Take a moment to gather up your used electronics as they’re replaced by shiny new Christmas gifts. Your old computer, copier, monitor or fax machine might be part of a local school’s wish list. To find a worthwhile home for your gently-used computer equipment, try the National Cristina Foundation.

Your family’s out-of-date PlayStation or Wii might make a very merry Christmas for some less fortunate child. Even old appliances, if they’re still in good working order, could make a family’s holiday brighter. Check with the Austin Salvation Army, The Arc of Texas , Austin Habitat for Humanity or Goodwill of Central Texas for guidelines on donations of electronics, toys and appliances.

Go rechargeable

The EPA estimates that nearly 40% of all the batteries sold in the U.S. are sold during the holiday season. Make sure you add rechargeable batteries to any electronic gift you give. Better yet, make a gift of a battery charger!

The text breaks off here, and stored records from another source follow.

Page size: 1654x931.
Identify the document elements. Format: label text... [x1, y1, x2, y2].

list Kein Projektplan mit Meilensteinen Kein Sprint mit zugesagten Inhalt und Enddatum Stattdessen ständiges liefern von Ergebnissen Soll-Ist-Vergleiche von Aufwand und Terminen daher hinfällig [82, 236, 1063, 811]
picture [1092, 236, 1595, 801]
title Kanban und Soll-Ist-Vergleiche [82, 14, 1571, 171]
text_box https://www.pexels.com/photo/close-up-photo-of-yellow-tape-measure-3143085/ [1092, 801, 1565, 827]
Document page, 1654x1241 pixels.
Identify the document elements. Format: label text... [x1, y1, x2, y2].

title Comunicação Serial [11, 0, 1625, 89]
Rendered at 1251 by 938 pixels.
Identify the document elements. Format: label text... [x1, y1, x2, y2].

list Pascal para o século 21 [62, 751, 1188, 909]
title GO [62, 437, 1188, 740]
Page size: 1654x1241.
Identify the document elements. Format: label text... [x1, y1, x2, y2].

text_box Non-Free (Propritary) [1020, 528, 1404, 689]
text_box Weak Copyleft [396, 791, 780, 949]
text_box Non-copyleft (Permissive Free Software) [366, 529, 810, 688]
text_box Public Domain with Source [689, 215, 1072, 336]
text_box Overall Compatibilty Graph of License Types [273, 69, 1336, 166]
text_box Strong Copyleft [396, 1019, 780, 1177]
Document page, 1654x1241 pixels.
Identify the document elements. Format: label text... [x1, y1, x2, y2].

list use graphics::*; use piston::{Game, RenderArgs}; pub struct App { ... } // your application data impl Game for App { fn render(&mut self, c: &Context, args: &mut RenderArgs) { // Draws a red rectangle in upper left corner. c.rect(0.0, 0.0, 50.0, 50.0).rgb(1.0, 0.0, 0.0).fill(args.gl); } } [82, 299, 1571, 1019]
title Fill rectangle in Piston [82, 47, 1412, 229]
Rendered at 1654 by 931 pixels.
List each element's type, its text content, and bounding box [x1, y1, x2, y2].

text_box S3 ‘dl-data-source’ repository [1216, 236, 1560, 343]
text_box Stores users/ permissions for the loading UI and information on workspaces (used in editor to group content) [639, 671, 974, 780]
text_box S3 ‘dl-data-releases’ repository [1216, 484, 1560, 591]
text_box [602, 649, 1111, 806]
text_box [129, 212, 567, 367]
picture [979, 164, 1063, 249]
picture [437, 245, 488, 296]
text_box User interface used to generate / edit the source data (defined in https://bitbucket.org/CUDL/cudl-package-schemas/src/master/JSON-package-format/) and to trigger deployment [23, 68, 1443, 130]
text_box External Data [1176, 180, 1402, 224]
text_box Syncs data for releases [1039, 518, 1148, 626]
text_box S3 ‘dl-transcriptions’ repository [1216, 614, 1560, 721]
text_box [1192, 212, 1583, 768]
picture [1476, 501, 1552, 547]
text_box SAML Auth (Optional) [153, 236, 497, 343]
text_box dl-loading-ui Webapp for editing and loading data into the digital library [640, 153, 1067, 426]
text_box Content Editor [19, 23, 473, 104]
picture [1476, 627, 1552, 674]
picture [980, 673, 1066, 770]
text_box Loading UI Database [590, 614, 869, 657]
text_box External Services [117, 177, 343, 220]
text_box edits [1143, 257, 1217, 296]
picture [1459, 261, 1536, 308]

If you’ve got rechargeable batteries that don’t hold a charge anymore, bring them to Best Buy or Office Depot. Both companies offer free recycling of spent rechargeable batteries. If you’re looking instead to recycle used-up alkaline batteries, take them to any Batteries Plus store or to the City of Austin’s Household Hazardous Waste drop-off area.

Once you’ve gotten into the habit of “thinking green,” you’ll discover how easy it is to avoid creating more waste. From replacing paper gift with reusable holiday fabrics to making the switch to LED Christmas lights, there are lots of ways to enjoy this season of giving while giving our planet a break. We wish you all a joyous — and green — Christmas, and the happiest New Year ever.